What this task involves — Give back the line below containing "thumb ip: (503, 407)" and every later line, exactly.

Data —
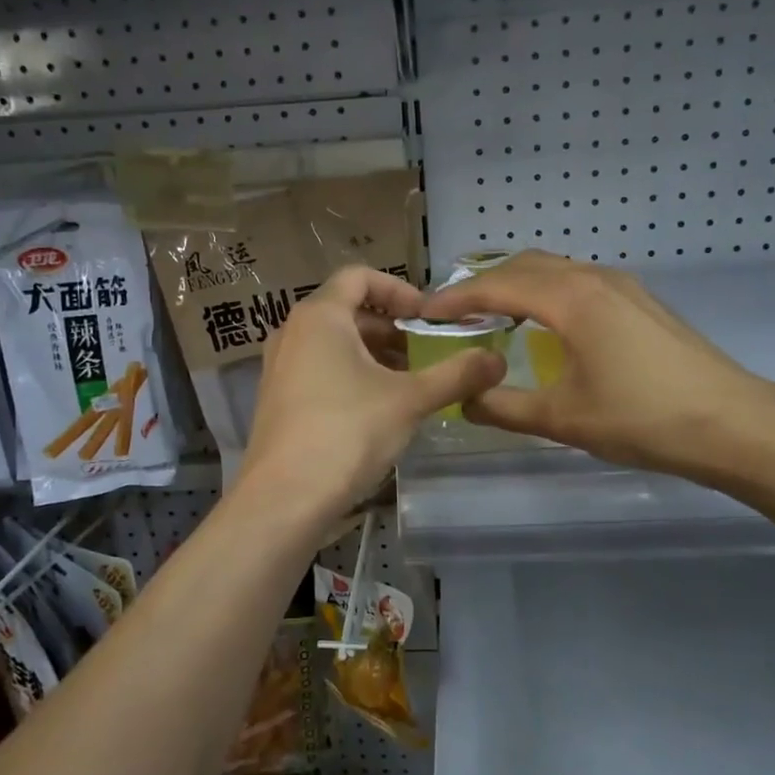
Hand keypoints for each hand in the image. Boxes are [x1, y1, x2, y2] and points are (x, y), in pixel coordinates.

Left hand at [240, 266, 505, 523]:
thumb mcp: (410, 400)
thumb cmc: (347, 432)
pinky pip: (318, 369)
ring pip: (333, 343)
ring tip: (408, 383)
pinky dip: (350, 375)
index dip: (400, 290)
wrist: (284, 499)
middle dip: (391, 328)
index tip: (428, 318)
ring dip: (373, 355)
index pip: (360, 276)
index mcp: (320, 316)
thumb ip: (456, 374)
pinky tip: (376, 409)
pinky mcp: (277, 399)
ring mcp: (279, 367)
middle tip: (425, 353)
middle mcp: (292, 332)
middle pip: (348, 310)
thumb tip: (498, 360)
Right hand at [421, 250, 774, 491]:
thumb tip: (461, 401)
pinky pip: (578, 280)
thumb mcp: (562, 418)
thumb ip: (503, 407)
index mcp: (571, 299)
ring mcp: (622, 286)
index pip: (496, 286)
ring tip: (490, 316)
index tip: (424, 314)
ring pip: (554, 269)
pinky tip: (544, 324)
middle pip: (524, 266)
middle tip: (453, 314)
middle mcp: (594, 278)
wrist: (732, 423)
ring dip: (516, 284)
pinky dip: (546, 291)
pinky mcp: (640, 301)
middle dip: (482, 284)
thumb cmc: (642, 419)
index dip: (455, 299)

Reply to the task —
thumb ip: (503, 407)
index mcp: (571, 299)
ring mcp: (622, 286)
index pip: (496, 286)
ring tip: (490, 316)
index tip: (424, 314)
ring pip: (554, 269)
pinky tip: (544, 324)
middle pip: (524, 266)
middle tip: (453, 314)
middle mcp: (594, 278)
wrist: (732, 423)
ring dip: (516, 284)
pinky dip: (546, 291)
pinky mcp: (640, 301)
middle dip: (482, 284)
thumb cmc: (642, 419)
index dip: (455, 299)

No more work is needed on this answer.